Children England – Parliamentary News and Publications

School exclusions increase – (Click for more info)
Government statistics show that both temporary and permanent exclusions of children from school have increased between 2014-15 and 2015-16.

  • The number of permanent exclusions across all state-funded primary, secondary and special schools has increased from 5,795 in 2014/15 to 6,685 in 2015/16. This corresponds to around 35.2 permanent exclusions per day2 in 2015/16, up from an average of 30.5 per day in 2014/15.
  • The rate of permanent exclusions across all state-funded primary, secondary and special schools has also increased slightly from 0.07 per cent to 0.08 per cent of pupil enrolments, which is equivalent to 8 pupils per 10,000
  • Boys were over three times more likely to receive a permanent exclusion and almost three times more likely to receive a fixed period exclusion than girls.
  • Pupils known to be eligible for and claiming free school meals were around four times more likely to receive a permanent or fixed period exclusion than those who are not eligible.

Cross party MPs support Dubs continuation – (Click for more info)
MPs from several parties have written to the Home Secretary, Amber Rudd, encouraging her to re-open the Dubs Scheme and take in more unaccompanied refugee children from Europe. With only 480 children having been offered sanctuary under the scheme so far, and no children taken in this year, MPs Yvette Cooper, Tim Farron, Joanne Cherry and Heidi Allen have joined Lord Dubs in saying “Can we urge the Government not to cap the Dubs scheme at 480 and to keep it open so long as Local Authorities have places to offer?”
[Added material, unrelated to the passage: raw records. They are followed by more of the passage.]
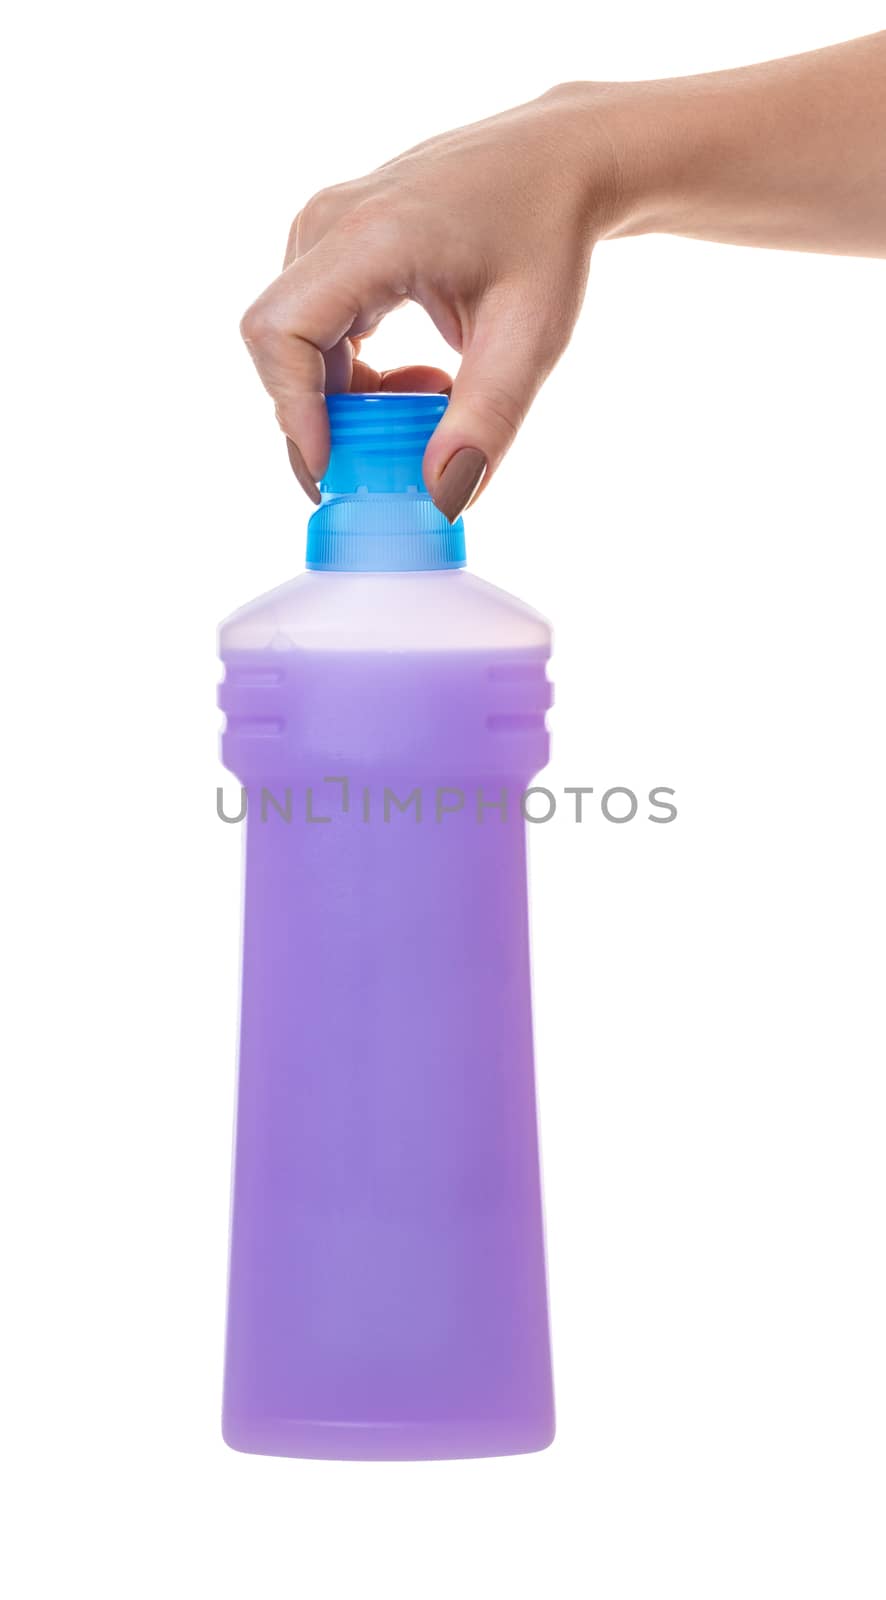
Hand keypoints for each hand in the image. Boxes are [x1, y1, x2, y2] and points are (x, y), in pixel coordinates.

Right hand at [239, 87, 622, 518]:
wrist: (558, 160)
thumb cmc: (549, 233)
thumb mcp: (530, 337)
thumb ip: (487, 421)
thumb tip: (445, 500)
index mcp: (370, 236)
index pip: (281, 332)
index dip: (294, 410)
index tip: (335, 468)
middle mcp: (329, 223)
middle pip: (279, 346)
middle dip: (324, 418)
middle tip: (391, 459)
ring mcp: (323, 229)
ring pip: (295, 344)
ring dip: (349, 399)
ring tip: (433, 399)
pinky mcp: (332, 244)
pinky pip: (316, 329)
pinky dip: (356, 374)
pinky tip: (421, 377)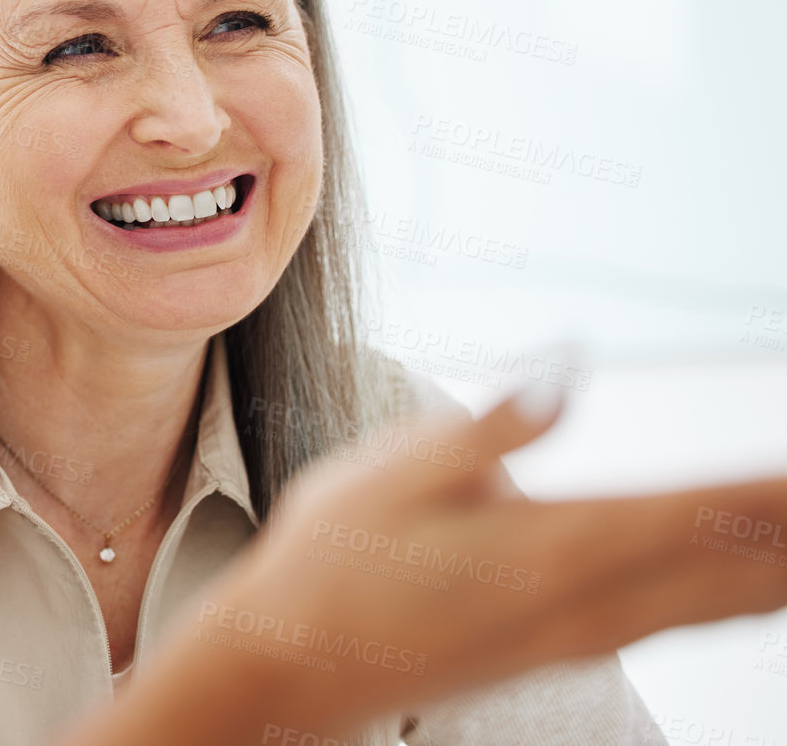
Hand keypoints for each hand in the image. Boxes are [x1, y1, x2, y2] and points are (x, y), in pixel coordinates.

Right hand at [179, 385, 786, 736]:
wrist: (291, 666)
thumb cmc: (331, 562)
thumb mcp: (392, 473)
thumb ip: (494, 424)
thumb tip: (571, 362)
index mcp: (543, 551)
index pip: (690, 512)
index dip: (766, 486)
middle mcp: (579, 604)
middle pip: (725, 571)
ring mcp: (573, 636)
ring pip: (712, 606)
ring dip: (776, 572)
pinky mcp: (559, 649)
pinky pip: (679, 623)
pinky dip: (735, 600)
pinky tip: (750, 588)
Community Life survey results  – (Click for more info)
The Government’s annual survey of community engagement and cohesion has been published for the year 2016-17, showing that:

  • Around a fifth (22%) of adults said they had taken part in formal volunteering at least once a month. When looking at all volunteering (formal and informal), nearly two thirds of adults (63%) had engaged at least once a year.
  • Three quarters (75%) of adults said they had given to charity in the four weeks prior to completing the survey. The average amount given was £22.
  • 85% of respondents felt that they belonged very or fairly strongly to Britain compared to 62% who felt they belonged to their neighbourhood.

Levels of community cohesion remained consistent with previous years, with four out of five respondents (81%) agreeing that their local area is a place where people from different backgrounds get on well together.